Unser Neubau wird inklusive Grundstück 300.000 € kosten, zzgl. ca. 16.000 Steuern und Notar und 3000 € TÜV-Bauüberwachung. Dazu planen wir mit einigen Tausend € für Unvorhergesehens. Mehr muss nicht sein, doch sollten wir diese Reserve nicht brauchen, wollen wir diese in die Außenanlage stecken oder eine Sondertilgung leisten. Die Entscheidung wollen wir uns eigentlich offenhalten.
Zur Finanzierung wollen wir u.a. das Kfw-Wohneigentumsprogramm voll ausnutzen. Dort ist von "maximal 30 % der Gesamtkosten" die Rede. Diverse Finanzdienstleister haben für uns 95000 € errechnet, einige 100.000.

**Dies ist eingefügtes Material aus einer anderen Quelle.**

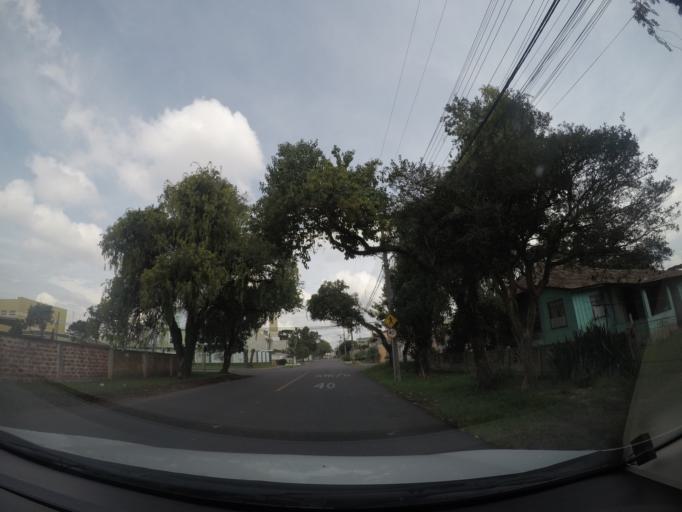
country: BR
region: Parana
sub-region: Curitiba
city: Curitiba
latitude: -25.4763
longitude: -49.2617
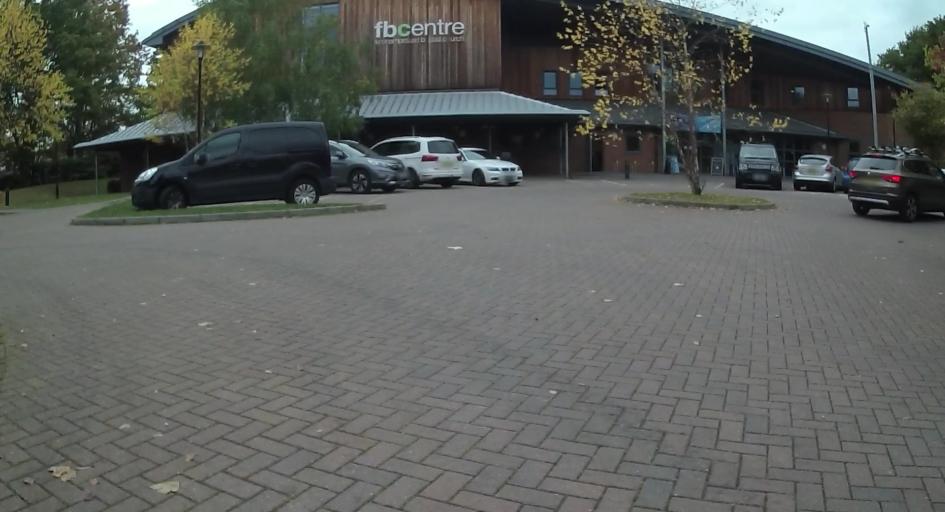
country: GB
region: England
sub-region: Wokingham
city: Finchampstead
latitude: 51.3792
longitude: -0.8610
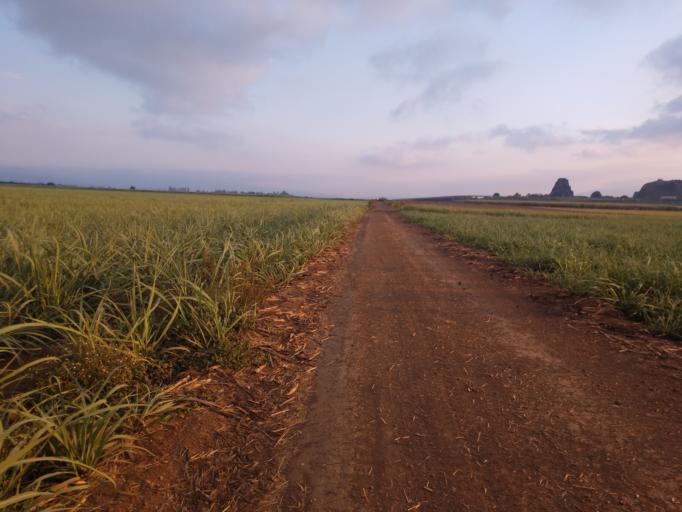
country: MX
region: Nayarit
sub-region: Tepic
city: La Corregidora
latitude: 21.4824
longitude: -104.8051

Das Geld wollen wir gleich zu Beginn komplett abrufen (die Kfw verlangt ja praktisch sofort Bereitstellungszinsen) und damit das Grundstück bezahlen. Tatsächlich können wir aber die Gesamtkosten noch gar nicht exakt einschätzen, d.h. sie könnten eher etwas niedriger sein, da wir zunächst komplett ohne Eigenleistung kalkuliert haben. Sollten wir tatsächlich die Kosten noch drücken können, könnte der KfW-Anteil an den Gesamtkosten nachträglich über die 30 %-Grenze rutschen.
1. Worauf kann ich die 30 % rechnen? Nur auf Haus+Grundstück, auch auf Steuern und Bauüberwacher, Kosten für Einrichtung und Außenanlage vom Briefkasten bis zum Rollrasen?
2. Muss ich der KfW schon vorab irgendwelche Handwerkerangebote für mögliche Extras wie die Befestigung von Stellplätzen, der Terrasse etc. vorlegen, obwohl ich noch gar nicht weiß, ob wir am Ende nicht darauf verzichten? Oder reicht eine Pauschalaussage wie "X € geplant für Außenanlagen".
3. Das wichtigste: Was passiert, wenn das Bauvorhaben nachträglich doch billiger wird und wir über die 30 %-Grenze rutschen? Müssen wir am Ende der KfW die endgültigen Kosten mitteilen? Und dann Geld zurückzahlen?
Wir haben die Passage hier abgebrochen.